Every line containing "легких" should be identified and copied from the data below.

Extracted page text data
= Beginning of Section =

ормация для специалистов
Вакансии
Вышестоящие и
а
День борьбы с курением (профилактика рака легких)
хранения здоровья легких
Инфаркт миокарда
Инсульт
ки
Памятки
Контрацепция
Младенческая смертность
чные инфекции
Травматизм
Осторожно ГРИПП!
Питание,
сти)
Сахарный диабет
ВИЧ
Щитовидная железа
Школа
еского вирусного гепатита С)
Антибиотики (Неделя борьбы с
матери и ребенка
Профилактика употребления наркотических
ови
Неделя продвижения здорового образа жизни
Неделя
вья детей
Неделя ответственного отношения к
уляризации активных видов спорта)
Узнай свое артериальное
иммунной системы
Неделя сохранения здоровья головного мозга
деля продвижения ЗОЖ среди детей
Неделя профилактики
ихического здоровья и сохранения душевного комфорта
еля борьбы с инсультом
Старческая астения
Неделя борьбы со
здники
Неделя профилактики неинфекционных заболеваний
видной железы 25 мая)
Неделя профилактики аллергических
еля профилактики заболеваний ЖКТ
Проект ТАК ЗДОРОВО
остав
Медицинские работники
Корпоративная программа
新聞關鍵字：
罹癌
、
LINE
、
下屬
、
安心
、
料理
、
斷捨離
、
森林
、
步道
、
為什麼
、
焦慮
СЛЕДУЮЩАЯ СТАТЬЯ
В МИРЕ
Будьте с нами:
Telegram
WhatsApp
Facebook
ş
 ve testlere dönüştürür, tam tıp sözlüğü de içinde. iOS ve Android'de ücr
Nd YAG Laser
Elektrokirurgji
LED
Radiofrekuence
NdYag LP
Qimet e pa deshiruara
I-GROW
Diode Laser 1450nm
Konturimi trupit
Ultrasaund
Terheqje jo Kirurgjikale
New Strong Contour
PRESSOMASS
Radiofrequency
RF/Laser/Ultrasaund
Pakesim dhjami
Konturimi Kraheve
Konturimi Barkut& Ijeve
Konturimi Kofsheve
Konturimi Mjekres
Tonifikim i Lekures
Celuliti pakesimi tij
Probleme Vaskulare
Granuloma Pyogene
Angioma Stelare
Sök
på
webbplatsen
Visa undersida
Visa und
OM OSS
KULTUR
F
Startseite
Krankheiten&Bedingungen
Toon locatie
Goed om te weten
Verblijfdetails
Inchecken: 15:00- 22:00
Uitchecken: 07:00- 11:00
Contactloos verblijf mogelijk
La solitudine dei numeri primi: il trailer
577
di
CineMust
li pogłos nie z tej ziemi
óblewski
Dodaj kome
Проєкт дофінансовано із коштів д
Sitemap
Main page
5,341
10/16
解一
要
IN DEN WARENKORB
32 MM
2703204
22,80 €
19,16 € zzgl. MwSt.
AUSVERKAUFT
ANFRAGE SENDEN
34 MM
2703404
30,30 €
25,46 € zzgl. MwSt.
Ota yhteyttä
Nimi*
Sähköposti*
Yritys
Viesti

= End of Section =

Answer section ▸
День борьбы с курением (профилактика рака легких)
хранения здоровья легких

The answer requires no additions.